Following a morning session in the red, stocks rallied in the latter half of the trading day after the Federal Reserve released the Minutes of its September meeting.
The S&P 500 climbed above 2,000 for the first time since September 17, and crude oil topped $50 per barrel for the first time since July 21.
First, the scoreboard:
Dow:17,050.75, +138.46, (0.82%) S&P 500: 2,013.43, +17.60, (0.88%) Nasdaq: 4,810.79, +19.64, (0.41%)
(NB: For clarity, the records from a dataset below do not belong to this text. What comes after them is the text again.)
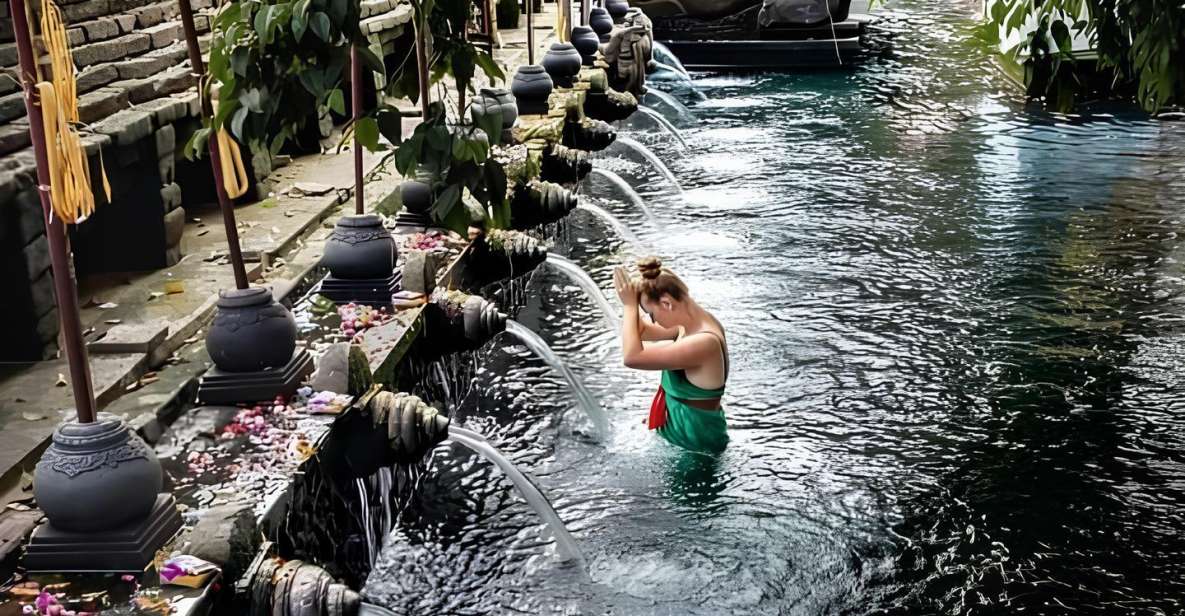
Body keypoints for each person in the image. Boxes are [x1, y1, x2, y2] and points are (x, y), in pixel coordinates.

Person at [613, 256, 729, 453]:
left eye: (651, 313)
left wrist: (630, 306)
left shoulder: (704, 342)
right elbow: (641, 331)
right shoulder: (690, 325)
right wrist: (629, 296)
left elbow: (632, 357)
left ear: (666, 304)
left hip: (695, 446)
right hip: (682, 434)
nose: (654, 320)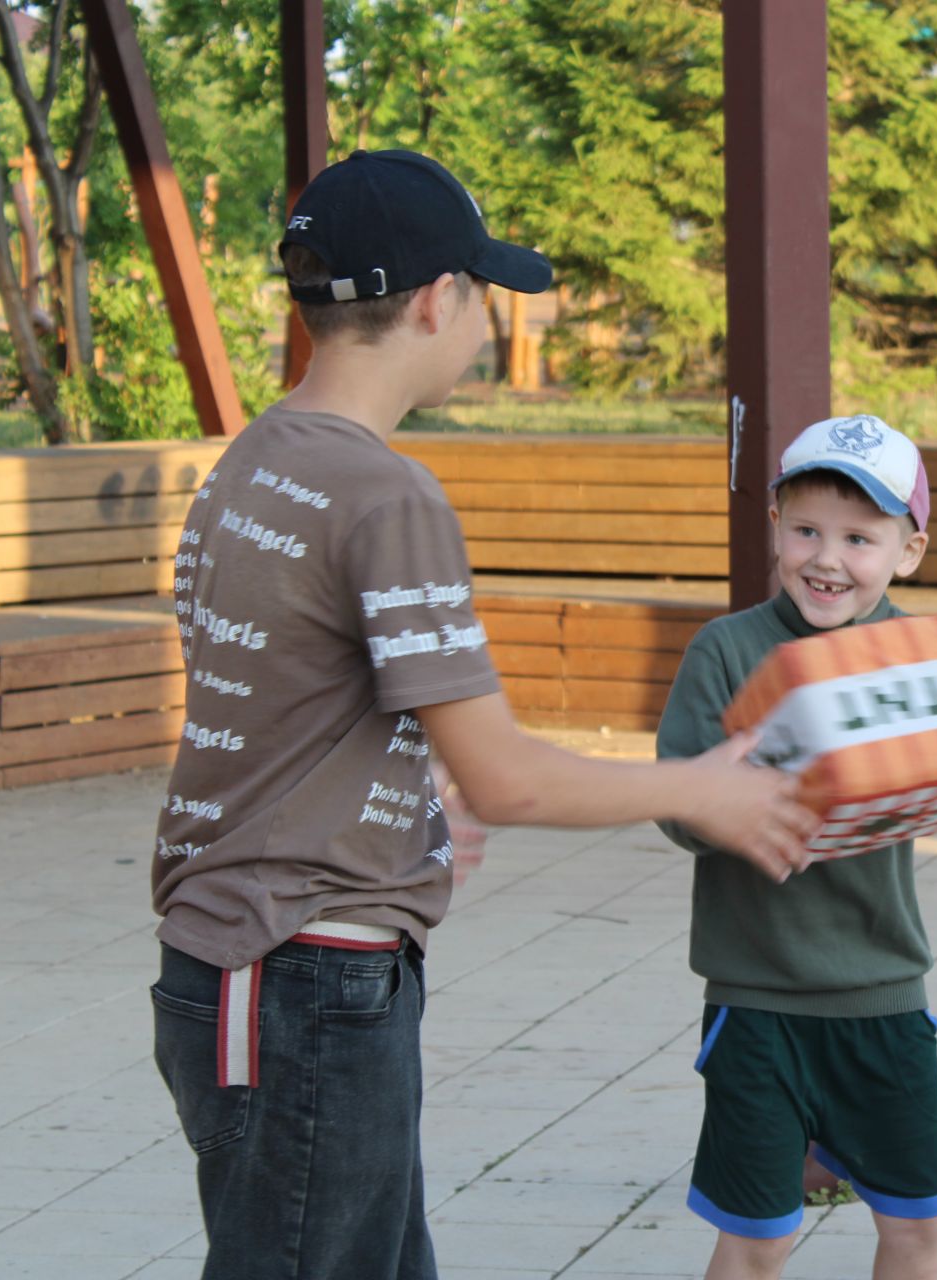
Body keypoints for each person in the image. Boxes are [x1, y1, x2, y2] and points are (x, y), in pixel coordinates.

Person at [150, 149, 816, 1280]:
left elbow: (279, 702)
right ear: (432, 300)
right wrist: (706, 785)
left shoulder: (253, 461)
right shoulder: (387, 493)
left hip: (248, 970)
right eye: (483, 295)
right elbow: (505, 774)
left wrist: (401, 808)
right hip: (305, 978)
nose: (486, 324)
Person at [655, 414, 937, 1280]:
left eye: (860, 537)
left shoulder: (914, 658)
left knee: (918, 1226)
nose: (828, 557)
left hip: (884, 995)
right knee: (757, 1238)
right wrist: (748, 791)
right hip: (757, 1000)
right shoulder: (727, 649)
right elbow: (676, 808)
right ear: (774, 528)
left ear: (908, 550)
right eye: (808, 529)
And now, the top stories on Thursday:
Most Federal Open Market Committee members still think an interest rate hike is possible this year. According to the Minutes from the September meeting, the Fed decided to wait on concerns about sluggish inflation and global economic growth, particularly in China. It also did not want to hike rates with inflation below its 2% target, as this could have hurt its credibility. The Fed remarked that the pullback in equities in August was likely because investors believed stocks were expensive; the Fed agreed. Bill Gross is suing PIMCO for “hundreds of millions of dollars” over his exit from the investment management firm he co-founded. In a court complaint, Gross alleged that “a cabal” of managing directors ousted him because of “a lust for power, greed, and a desire to improve their own financial position.” Gross claimed that he was due to receive a bonus totaling about $250 million last year, but was booted days before the end of the third quarter when he would have received a hefty sum. Etsy shares fell as much as 5% after Amazon launched a competitor. Amazon Handmade starts with 5,000 sellers of craft goods and 80,000 items. Analysts have said these numbers will balloon and slow Etsy’s revenue growth. Etsy CEO Chad Dickerson said in a statement that the company serves artists and sellers “in ways that no other marketplace can.” Netflix rebounded from a slump to rally 5% after the company announced that it is increasing the price of its most popular streaming plan by $1. According to Bloomberg, new customers in the US, Canada and Latin America will pay $9.99 a month. Existing customers have a grace period, varying in length, before the hike kicks in.